Post # 1
I have just spent a good thirty minutes reading posts about lessons learned while dres shopping, things learned from being in weddings that brides will never do . . .. . and it has really helped me remember what I want to focus on while planning my wedding over the next year and change.
Just curious if anyone had anything else to contribute/keep in mind? It’s so easy to get lost in the details!
Post # 3
it helped me a lot to keep the “big picture” in mind. my motto became “the goal of the day is marrying the man i love – everything else is just details”
things will go wrong, but you can’t let that stop a second of your happiness because the day goes by too fast as it is, without wasting it pouting about the wrong song or a wilting flower
enjoy planning your wedding as much as you can, but don’t forget that you have a “real life” going on at the same time – dont abandon your normal day to day life
Post # 4
I’m not married yet, but will be soon. What I learned is that no prices with your vendors are set in stone. EVERYTHING IS NEGOTIABLE!
Post # 5
Don’t wait till the last minute for your projects.
Order all your paper pre-cut already! It saves HOURS! I ordered all mine from achorpaper.com <—love these people!
ASK for help &
Delegate! take your Bridesmaid or Best Man and their talents to get things done.. ie. I have a very administrative friend… just made needed phone calls.
Don’t get caught up in the “have to have” b/c well.. you don’t and you won’t miss it the Day of b/c well, you’ll be preoccupied with being HAPPY!
Make your day of timelines as soon as possible… try and not wait till the week of.
DO DO DO make a list of must have photos… your photog can’t read your mind and you’ll be too busy in the blur of the day to think about it then.
Spend your time wisely… Write down your priority.. invite, decor, gifts, etc and use the hours you have accordingly…

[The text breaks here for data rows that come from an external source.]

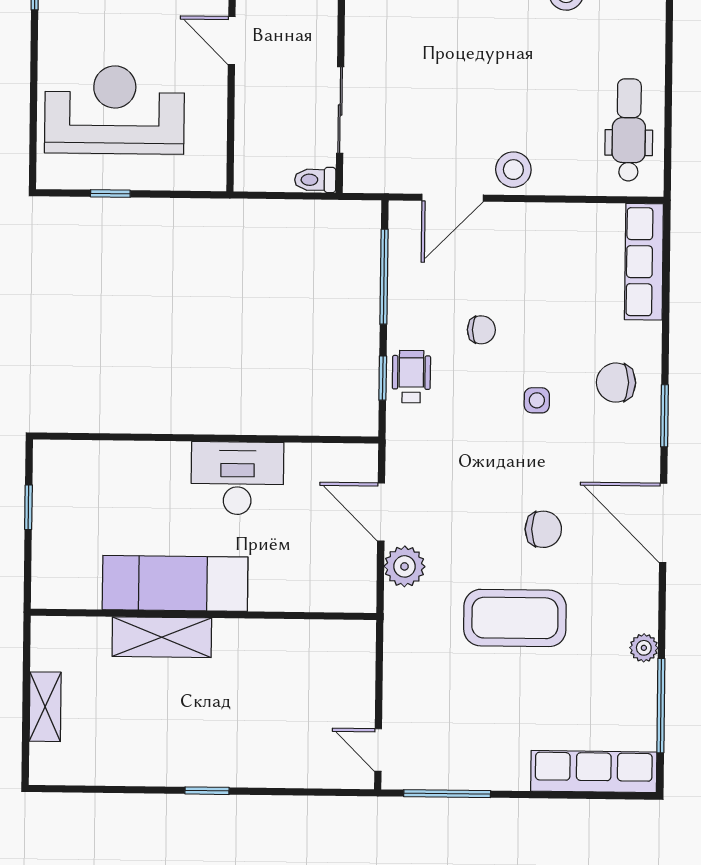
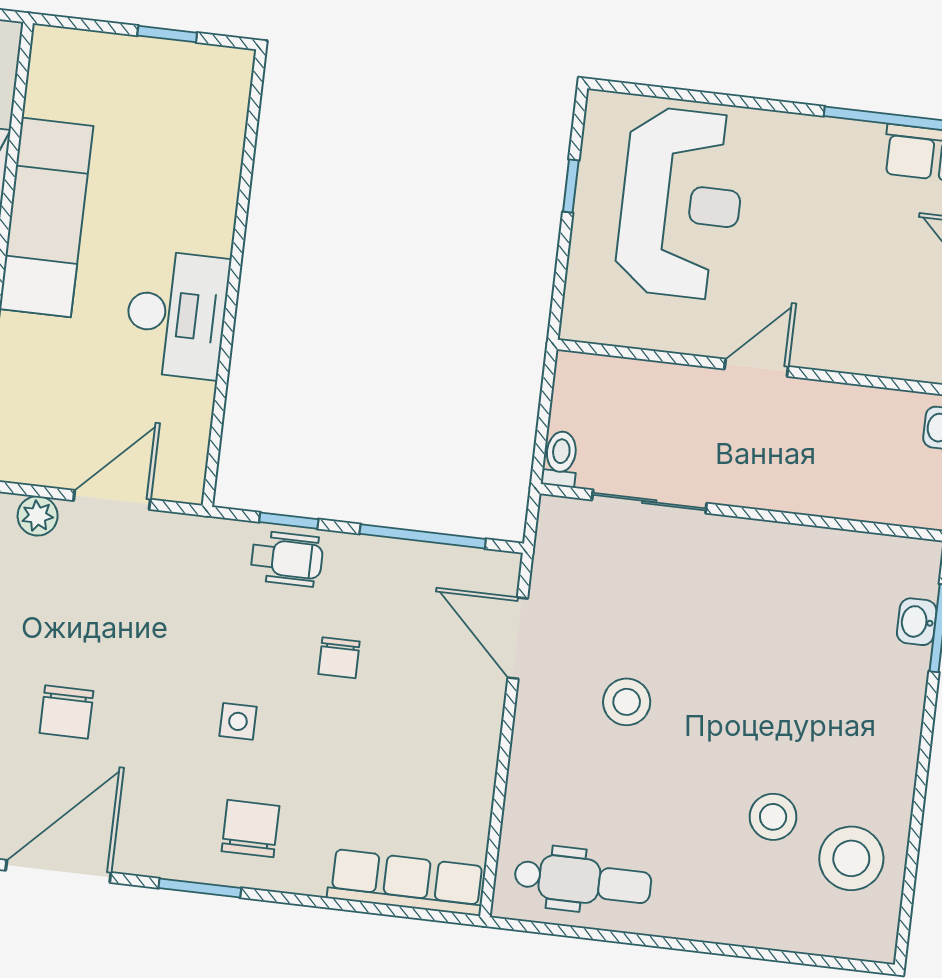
stool: (513, 170) -> (627, 702), moved
plant: (405, 566) -> (38, 516), width x0.73, depth x0.73

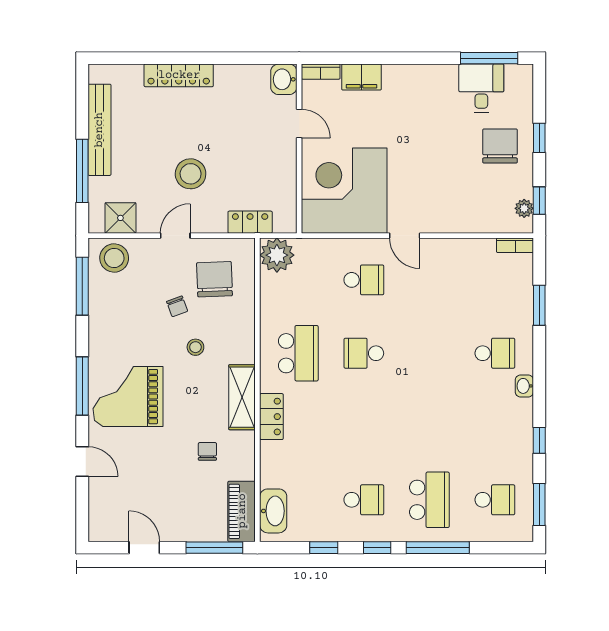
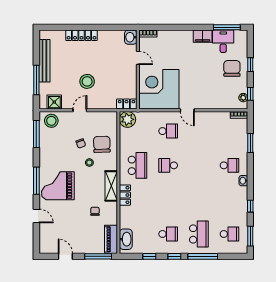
filing cabinet: (361, 77) -> (203, 36), moved
locker: (250, 222) -> (127, 104), moved
chair: (215, 279) -> (102, 144), moved

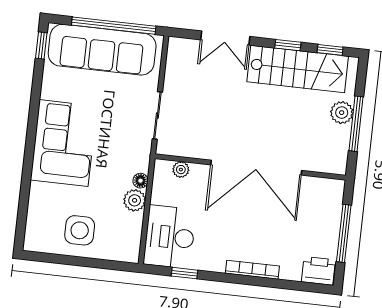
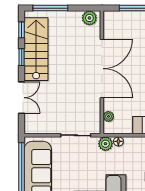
plant: (342, 113) -> (89, 18), moved
window: (356, 124) -> (50, 8), moved
plant: (135, 200) -> (105, 144), moved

AND…. most important.. remember that you’re marrying the man of your dreams and everything else is really not THAT important. 😉
Post # 6
Keep a backup of that insane excel spreadsheet you’ve created with everything on it, so that when your computer crashes you aren’t trying to regather address’, redo seating charts, trust that your vendors tell you how much you really owe, and hunting for all of the rsvp’s to gather meal choices 3 weeks before the wedding. (that might have just been me)
You’re wedding will be the best wedding you’ve ever been too even if none of it works the way you thought it would and on that day none of those things will even matter.
Post # 7
Make a list of all the areas of a wedding. Then make a top ten. From that list make a top 5. From that list a top 3 and rank them. When it comes time to make decisions (about time or money), refer back to that list. It’s funny how suddenly you must have or need to make the small little detail that in the beginning of planning wasn’t important. The list will help you stay with your priorities!
Don’t do DIY with the hope that everyone will notice and say great things. Most of the stuff is never noticed or mentioned to you. Make sure you are doing DIY because *you* love it. The act of doing it should be enough. If you do with the expectation of everyone else complimenting you, you’ll be disappointed!
Post # 8
Expect that right before the wedding you will likely be stressed to no end and on edge all the time, even though you always planned to be the mellow bride who doesn’t care about details. Just anticipate it and try to deal with it. The weeks before the wedding, you won’t be yourself.
Expect that people will tell you “But it’s YOUR day!!!! You should do whatever YOU want!” and then proceed to tell you how you should do things (i.e. the way they would do it). Try to tune it out.
Don’t worry too much about what your guests will think about your DIY decorations or if they will like your favors. If you want your guests to be happy, you will need 1. good food and plenty of it, 2. a short ceremony, 3. not too much idle time between the ceremony and reception, 4. good music. We had an open bar, which seemed to help too.